Babadan miras kalan bir gönüllü hizmet
Erzurum’un dört bir tarafından görülen Tepsi Minare’de bulunan tarihi saat kayıtlara göre ilk olarak 1848 yılında daha sonra 1881’de konuldu. Saatin üzerinde ise 1877 tarihi var. Tarihi saatin dilinden ise sadece Erzurum’da baba mesleğini sürdüren Saatçi Halit Özyurt ve ekibi anlıyor. Geçtiğimiz yıllarda saatin büyük bakımını yapan ve arıza olduğu zaman da hemen koşup gelen Saatçi Halit Özyurt, bunun babası tarafından kendisine bırakılan bir miras olduğunu söylerken, “Rabbim canımıza sağlık verdiği sürece hiçbir karşılık beklemeden bu ecdat yadigârının bakım ve tamirini yapmaya devam edeceğiz. İnşallah oğlumda tıpkı benim gibi saatçi mesleğini sürdürüyor ve ihtiyaç olduğunda Tepsi Minare’nin saatinin her türlü işini yapacaktır. Tıpkı babamın bana devrettiği gibi bende bu görevi oğluma miras olarak bırakacağım.” dedi.
“Babam 1970’de, ben 2020’de tamirini yaptık”

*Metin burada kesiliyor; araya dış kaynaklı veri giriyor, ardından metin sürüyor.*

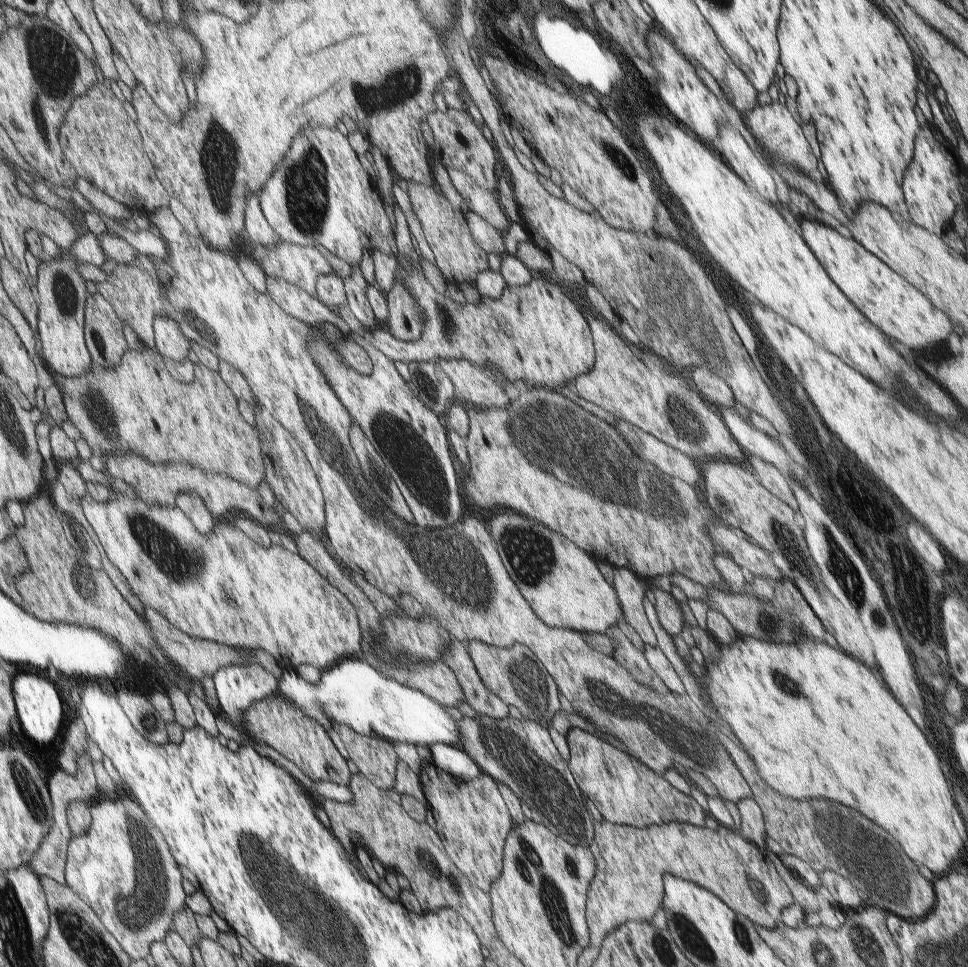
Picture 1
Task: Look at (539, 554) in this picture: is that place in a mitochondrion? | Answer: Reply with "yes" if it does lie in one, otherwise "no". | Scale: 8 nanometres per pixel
yes

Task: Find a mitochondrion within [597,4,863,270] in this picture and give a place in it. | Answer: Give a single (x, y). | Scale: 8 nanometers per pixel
(624, 165)

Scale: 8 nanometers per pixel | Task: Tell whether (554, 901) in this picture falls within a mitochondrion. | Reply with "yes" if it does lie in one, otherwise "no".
yes

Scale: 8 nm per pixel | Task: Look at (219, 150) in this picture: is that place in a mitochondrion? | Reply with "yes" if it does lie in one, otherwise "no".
yes

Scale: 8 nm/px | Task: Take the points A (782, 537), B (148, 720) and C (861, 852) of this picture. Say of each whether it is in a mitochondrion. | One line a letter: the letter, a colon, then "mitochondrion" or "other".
A: mitochondrion
B: other
C: mitochondrion

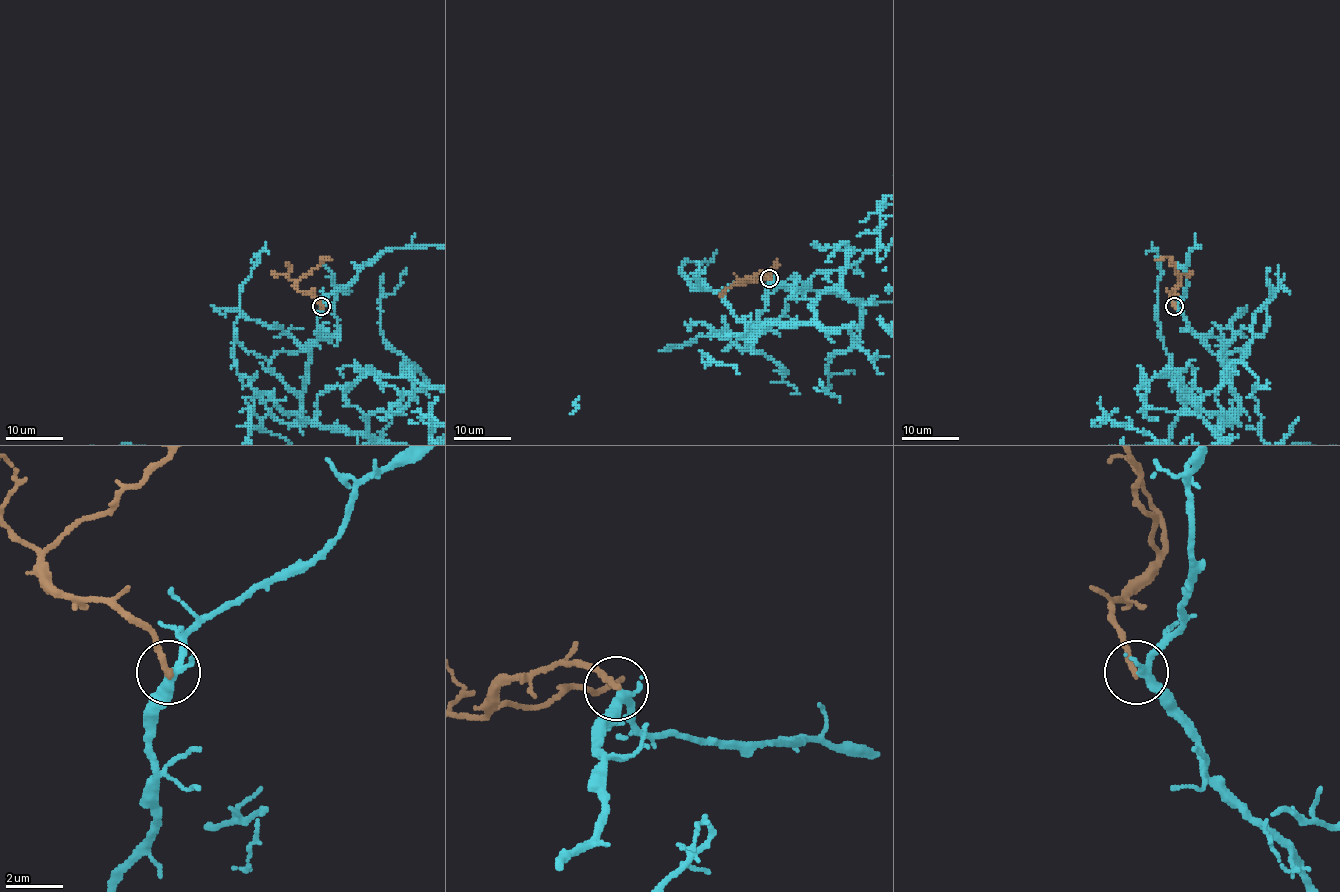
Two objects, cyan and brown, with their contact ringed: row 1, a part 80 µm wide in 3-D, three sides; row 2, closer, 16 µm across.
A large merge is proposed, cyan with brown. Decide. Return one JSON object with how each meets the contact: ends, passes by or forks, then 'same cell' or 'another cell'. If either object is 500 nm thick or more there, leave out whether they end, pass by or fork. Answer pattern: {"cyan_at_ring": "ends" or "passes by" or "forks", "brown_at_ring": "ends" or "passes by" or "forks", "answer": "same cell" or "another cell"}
{"cyan_at_ring": "passes by", "brown_at_ring": "ends", "answer": "same cell"}

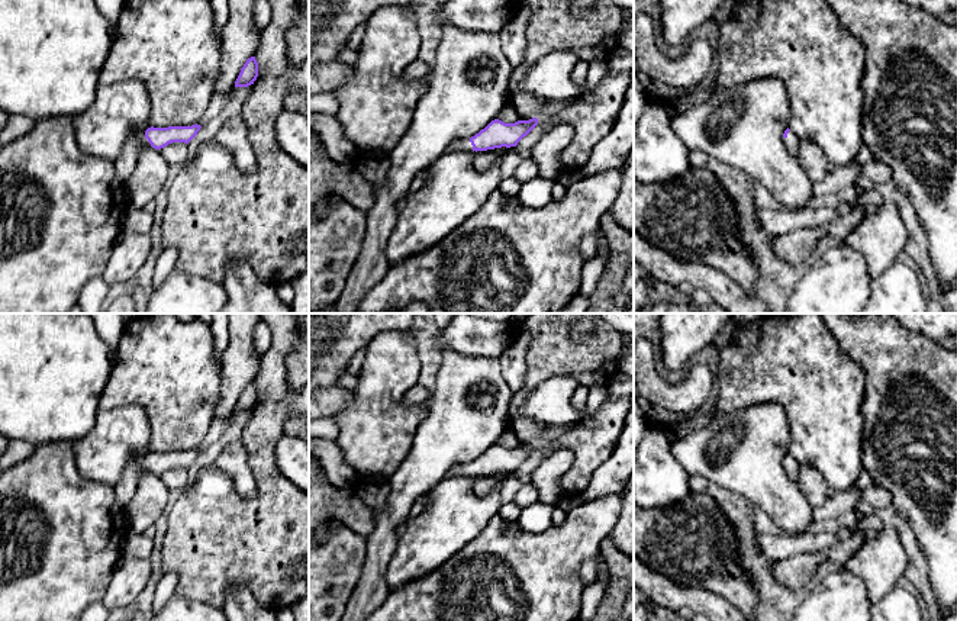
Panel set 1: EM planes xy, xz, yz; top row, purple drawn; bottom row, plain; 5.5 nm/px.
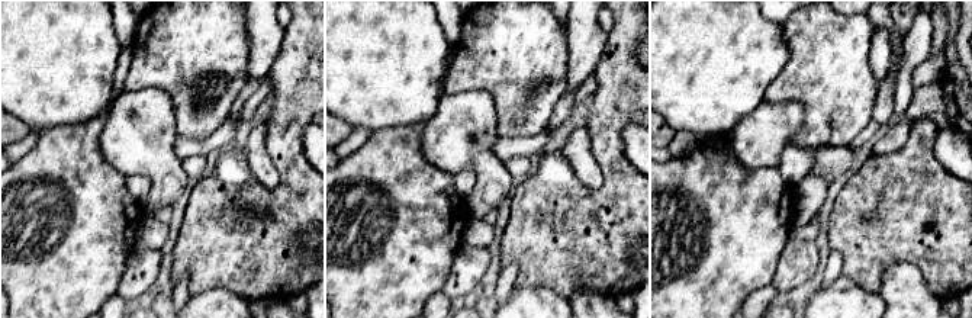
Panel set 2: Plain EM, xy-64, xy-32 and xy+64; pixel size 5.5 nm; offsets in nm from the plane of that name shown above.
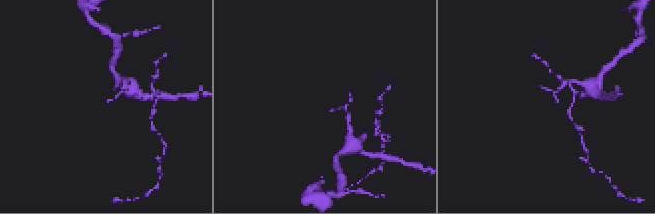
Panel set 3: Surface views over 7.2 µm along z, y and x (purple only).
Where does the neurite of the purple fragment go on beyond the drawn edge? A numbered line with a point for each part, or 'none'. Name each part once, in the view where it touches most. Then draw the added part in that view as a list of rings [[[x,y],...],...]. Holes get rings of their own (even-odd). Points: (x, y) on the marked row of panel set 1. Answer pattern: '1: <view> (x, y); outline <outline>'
1: xy (125, 164); outline [[[145,132],[132,135],[120,155],[115,160],[115,171],[116,177],[123,184],[135,171],[138,164],[139,149],[142,147],[151,147],[148,139],[145,138]]]

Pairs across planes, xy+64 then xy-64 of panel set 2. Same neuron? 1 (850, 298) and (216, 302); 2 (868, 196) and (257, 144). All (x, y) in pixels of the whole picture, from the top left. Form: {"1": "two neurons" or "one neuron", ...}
{"1": "one neuron", "2": "two neurons"}

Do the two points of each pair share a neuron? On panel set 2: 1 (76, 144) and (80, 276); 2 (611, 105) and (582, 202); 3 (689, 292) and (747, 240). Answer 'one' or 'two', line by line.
1: one
2: one
3: one

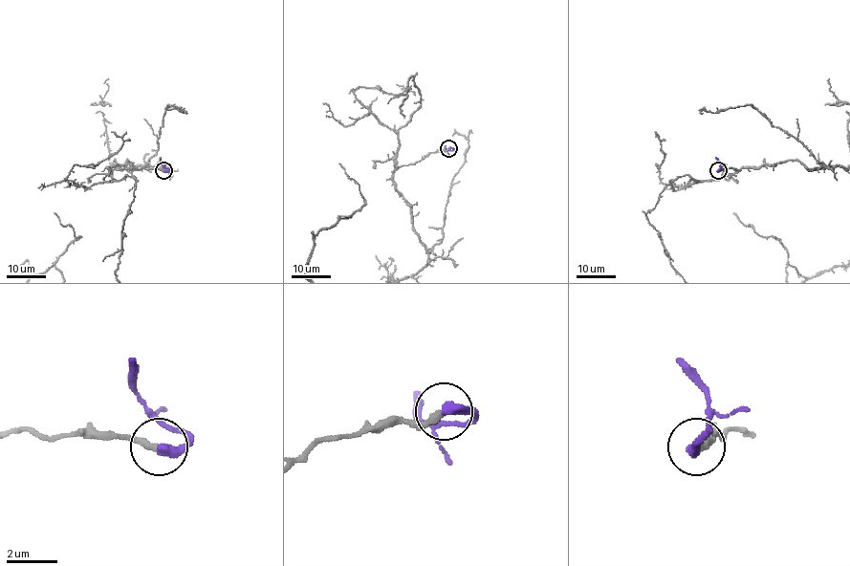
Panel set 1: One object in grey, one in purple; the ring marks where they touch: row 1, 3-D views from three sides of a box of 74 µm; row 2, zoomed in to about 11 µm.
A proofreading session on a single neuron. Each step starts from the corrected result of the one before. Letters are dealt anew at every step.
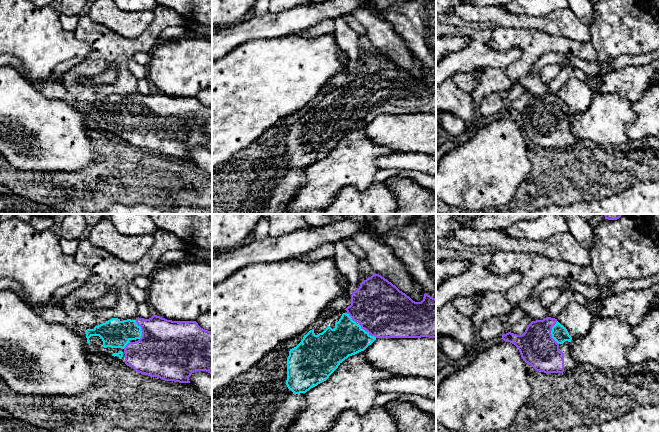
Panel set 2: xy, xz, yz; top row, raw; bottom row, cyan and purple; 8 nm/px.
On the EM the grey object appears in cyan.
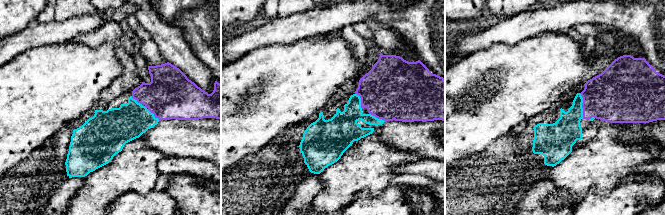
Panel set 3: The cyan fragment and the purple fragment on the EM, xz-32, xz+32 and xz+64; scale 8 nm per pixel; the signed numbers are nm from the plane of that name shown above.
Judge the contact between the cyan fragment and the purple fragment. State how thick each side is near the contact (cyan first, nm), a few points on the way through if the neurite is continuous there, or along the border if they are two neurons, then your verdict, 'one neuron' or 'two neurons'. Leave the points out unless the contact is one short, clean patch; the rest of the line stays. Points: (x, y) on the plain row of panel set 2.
130/280 nm | across yz (559, 109), (551, 109), (537, 123) | one neuron

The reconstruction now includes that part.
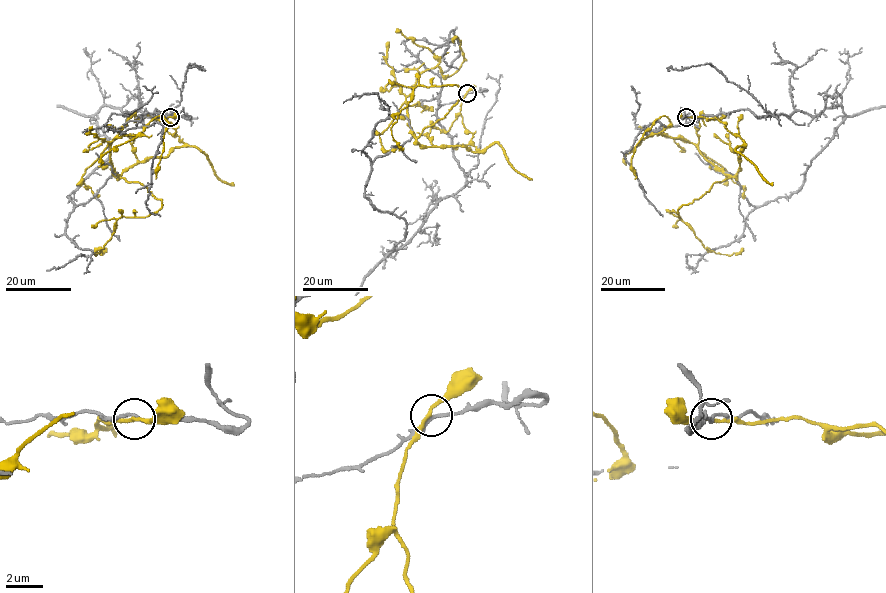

Saatçiliğin baba mesleği olduğunu ve bununla her zaman gurur duyduğunu belirten Halit Özyurt, “1970 yılında bozulan saatin tamirini babam yapmıştı. O günleri çok iyi hatırlıyorum ve çırak olarak babamın yanındaydım. 50 yıl sonra yani 2020 yılında aynı şekilde bozuk olan tarihi saati tamir etmek ve tekrar çalıştırmak bana nasip oldu. Erzurum Kültür Müdürlüğümüzün talebi üzerine geldik ve saatin bazı parçalarını sökerek tamirini yaptık. Bozulan çarklarını sanayide arkadaşlarımızın desteğiyle yeniledik. Böylece saat yeniden çalışmaya başladı. Sonrasında ne zaman sıkıntı olursa gerekli müdahaleleri yapıyoruz. Oğlumda benim gibi baba mesleğini devam ettiriyor. Şehirlerin şiarları vardır. Tepsi Minare Erzurum’un şiarlarından birisidir. Tıpkı Çifte Minareli Medrese, Ulu Camii, Üçkümbetler, Yakutiye ve diğer ecdat yadigarları gibi. Minaredeki saatte ise eserin ruhudur ve hep birlikte onu yaşatmamız lazım. Saatin 24 saat boyunca çalışması hepimizin sorumluluğundadır ve bu şekliyle kadim Erzurum’a anlam katmaktadır. Her gün kurulması gerekmektedir ve biraz zahmetli bir iştir. Ama Kültür Müdürlüğü’nde çalışan arkadaşlarımız bu manada örnek bir fedakârlık ve emek göstermektedir” şeklinde konuştu.
Kale Mescidi’nin minaresi olarak yapıldı
Erzurum’da İslami döneme ait en eski eserlerden biri olarak kabul edilen Tepsi Minare, 12. yüzyıl ortalarında Saltuklu Hükümdarı Ebu’l Kasım tarafından İç Kale Mescidi’ne minare olarak yaptırıldı. İç Kale’nin güneydoğu köşesinde sur duvarına bitişik olarak yükselen yapının kaidesi kesme taştan, gövdesi tuğladan silindirik şekilde inşa edildi. XVI. yüzyılın başlarında minarenin üst kısmı yıkılmış, ilk olarak 1848 yılında, daha sonra 1881 yılında saat yerleştirilerek "Saat Kulesi" ve aynı zamanda Gözetleme Kulesi olarak kullanılmaya başlandı.